:: SELECTED TEXT ::

Heard November 8, 1990.
Decided February 11, 1991.
John H. LaChance, Framingham, for defendant, appellant.
A. Clayton Spencer, Asst. U.S. Atty., with whom Wayne A. Budd, U.S. Atty., Boston, Mass., was on brief, for appellee.
Appeal from the United States District Court, District of Massachusetts.
The convictions before us arise out of three events:
1) In May 1988, state police found cocaine and guns in Robert Wilkinson's house.
2) In October 1988, Wilkinson jumped bail.
3) In September 1989, federal agents found Wilkinson at the home of friends; they also found cocaine and guns in Wilkinson's duffel bag.
Subsequently, a federal jury convicted Wilkinson of:
1) simple possession of cocaine (in 1988), 21 U.S.C. § 844(a);
2) jumping bail, 18 U.S.C. § 3146(a)(1);
3) possessing cocaine with intent to distribute it (in 1989), 21 U.S.C. § 841(a)(1);
4) carrying or using a gun in connection with a drug offense (in 1989), 18 U.S.C. § 924(c); and
5) as a previously convicted felon, unlawfully possessing a gun (in 1988 and 1989), 18 U.S.C. § 922(g)(1).

:::

**GIVEN TASK**
Carry on the court opinion about Robert Wilkinson's appeal from where it stops. The entries that follow are not needed for this work.

:: PROVIDED RECORDS ::

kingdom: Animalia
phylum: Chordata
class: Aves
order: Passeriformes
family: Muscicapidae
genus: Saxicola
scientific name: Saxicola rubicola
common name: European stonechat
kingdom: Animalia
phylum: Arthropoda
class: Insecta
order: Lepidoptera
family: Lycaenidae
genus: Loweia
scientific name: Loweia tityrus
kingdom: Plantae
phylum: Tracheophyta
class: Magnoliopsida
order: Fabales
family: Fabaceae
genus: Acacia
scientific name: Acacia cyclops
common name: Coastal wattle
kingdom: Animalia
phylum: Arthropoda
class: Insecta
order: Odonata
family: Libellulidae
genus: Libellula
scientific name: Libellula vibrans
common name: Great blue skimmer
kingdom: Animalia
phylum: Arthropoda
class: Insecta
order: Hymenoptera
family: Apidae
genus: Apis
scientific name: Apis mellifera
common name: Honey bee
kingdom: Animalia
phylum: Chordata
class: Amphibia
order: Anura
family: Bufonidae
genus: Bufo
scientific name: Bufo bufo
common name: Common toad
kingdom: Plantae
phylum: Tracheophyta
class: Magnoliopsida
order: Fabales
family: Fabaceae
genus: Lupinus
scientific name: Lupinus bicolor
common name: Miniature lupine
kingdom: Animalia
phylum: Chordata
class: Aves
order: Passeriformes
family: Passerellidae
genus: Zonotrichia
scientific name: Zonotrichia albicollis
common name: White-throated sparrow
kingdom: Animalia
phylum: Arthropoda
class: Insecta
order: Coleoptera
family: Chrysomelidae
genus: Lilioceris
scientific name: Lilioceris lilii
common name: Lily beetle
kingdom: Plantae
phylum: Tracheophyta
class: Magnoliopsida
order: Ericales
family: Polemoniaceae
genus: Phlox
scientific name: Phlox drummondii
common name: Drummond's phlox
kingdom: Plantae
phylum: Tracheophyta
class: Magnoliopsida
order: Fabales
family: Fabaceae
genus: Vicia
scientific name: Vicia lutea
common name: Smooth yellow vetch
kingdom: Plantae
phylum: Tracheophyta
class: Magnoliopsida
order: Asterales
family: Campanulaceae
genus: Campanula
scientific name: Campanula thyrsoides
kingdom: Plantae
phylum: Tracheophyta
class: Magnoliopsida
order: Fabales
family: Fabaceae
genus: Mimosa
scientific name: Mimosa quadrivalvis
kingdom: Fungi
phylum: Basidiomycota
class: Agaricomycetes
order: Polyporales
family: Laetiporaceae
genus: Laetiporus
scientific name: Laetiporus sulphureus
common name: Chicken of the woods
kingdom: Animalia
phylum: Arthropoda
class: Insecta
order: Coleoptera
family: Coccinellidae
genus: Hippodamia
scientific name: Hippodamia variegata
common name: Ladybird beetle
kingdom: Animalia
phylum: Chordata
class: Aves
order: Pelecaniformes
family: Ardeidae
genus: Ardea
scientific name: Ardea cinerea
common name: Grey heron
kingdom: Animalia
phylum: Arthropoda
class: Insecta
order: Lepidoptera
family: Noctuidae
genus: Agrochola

:::

**THE RESULT**
Wilkinson appeals these convictions. After reading his lengthy brief and the record with care, we find his arguments unpersuasive, and we affirm the convictions. We shall explain why.
I  The 1989 Search
On September 24, 1989, law enforcement officers found Wilkinson (who had jumped bail) at the home of his friends, Mr. and Mrs. Wilkes. They searched Wilkinson's duffel bag and found drugs and guns. Wilkinson says that, because the officers had no search warrant but only an arrest warrant, the Constitution forbids their search of his duffel bag, and, the court should have suppressed the drugs and guns as evidence. See Maryland v. Buie, 494 U.S. 325, 110 S.Ct. 1093, 1098, 108 L.Ed.2d 276 (1990); Chimel v. California, 395 U.S. 752, 768, 89 S.Ct. 2034, 2042, 23 L.Ed.2d 685 (1969). The Government replies that the search was constitutional because Wilkinson gave his consent. The issue before us is whether the district court could lawfully find that Wilkinson's consent was voluntary, not "coerced." See Schneckloth v. Bustamonte, 412 U.S. 218, 225, 93 S.Ct. 2041, 2046, 36 L.Ed.2d 854 (1973) (defendant's consent does not validate search if his "will has been overborne").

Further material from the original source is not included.